Hi Paul, grateful for your considered and expert opinions. It’s a blessing to have you here.
The patient was initially bed-bounded and cachectic, somnolent, and barely able to sit, and bound for hospice
5 weeks after initiation of rapamycin low dose (0.5 mg 2x/ week):and now able to walk 7 steps; much more awake, a good appetite, but O2 saturation still dropped occasionally down to 80% or below on room air.
I took your advice: I felt that she was finally strong enough to withstand the difficult combination therapy against Mycobacterium Avium-Intracellulaire (MAI) and took a chance. Without MAI therapy, she will never get better; but MAI therapy is poorly tolerated. In order to improve the regimen’s tolerability, I adopted the intermittent dosing regimen (Azithromycin+ Ethambutol + Rifabutin 3x/ week.)
Thus: by turning the biological clock a little bit, low dose rapamycin may pull a hospice-bounded patient from the cliff and become candidate for treatment they would not have been able to tolerated.
You’ve certainly done everything possible to resurrect this patient. Good for you and best of luck.
Thanks Paul for such an insightful response.
It’s interesting that you routinely use an ultrasound device instead of the antiquated stethoscope. With regards to carotid intimal thickness, here’s an interesting review of different treatment modalities . Some of this was surprising to me, though probably not to you.
- Intensive and prolonged statin therapy was necessary when lipid intervention was appropriate.
- Exercise is quite effective but resistance training in some studies actually resulted in a decrease in arterial elasticity.
- Mediterranean with high fiber diet seems best.
Are you familiar with the studies done on pine bark extract with Centella Asiatica on stabilizing atherosclerosis?
Interesting.
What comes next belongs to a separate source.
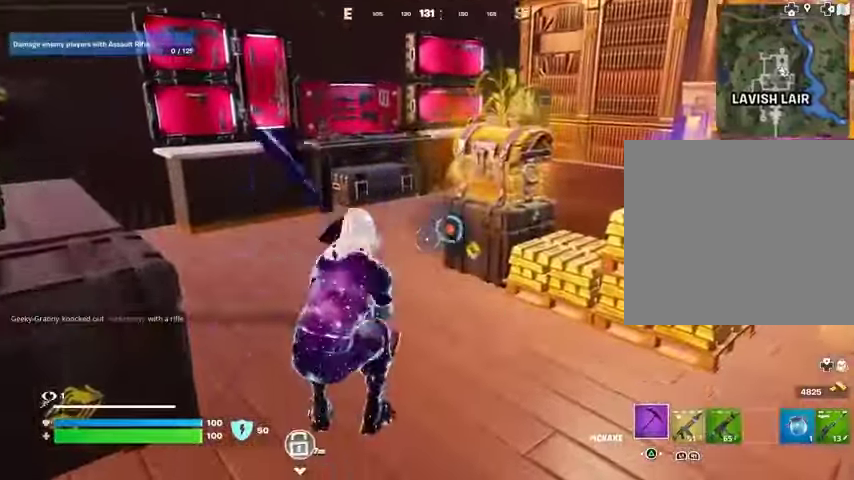
{"buttons": [], "left_stick": "up", "right_stick": "center", "events": [[100, "L3", "down"], [100, "R2", "up"], [100, "left_stick", "up-right"], [200, "L3", "up"], [200, "right_stick", "right"], [267, "right_stick", "center"], [400, "left_stick", "up"]]}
I am curious to know if you had any success with rapamycin on resistant hypertension. Does it seem to reverse that somewhat and make medications more effective on lowering the bp?
Do you think that the pneumonia vaccines are effective and should rapamycin users consider getting it?
I have received two different vaccines because it prescribed for me as I am old, not because I take rapamycin.
An interesting review, by a cardiologist, on multiple human studies of the combination of pine bark with centella and its effects on atherosclerosis.
Just a quick update. The severe hospice-bounded hypoxic cavitary Mycobacterium-avium patient is doing well 5 months after initiation of rapamycin, O2 sat better (room air O2 sat >90%).
I have used low dose weekly rapamycin this in three other very sick patients recently with different pathologies after failing conventional treatments. So far, I notice that rapamycin seems to make sick people more alert, but it is too early to tell whether rapamycin will help them also.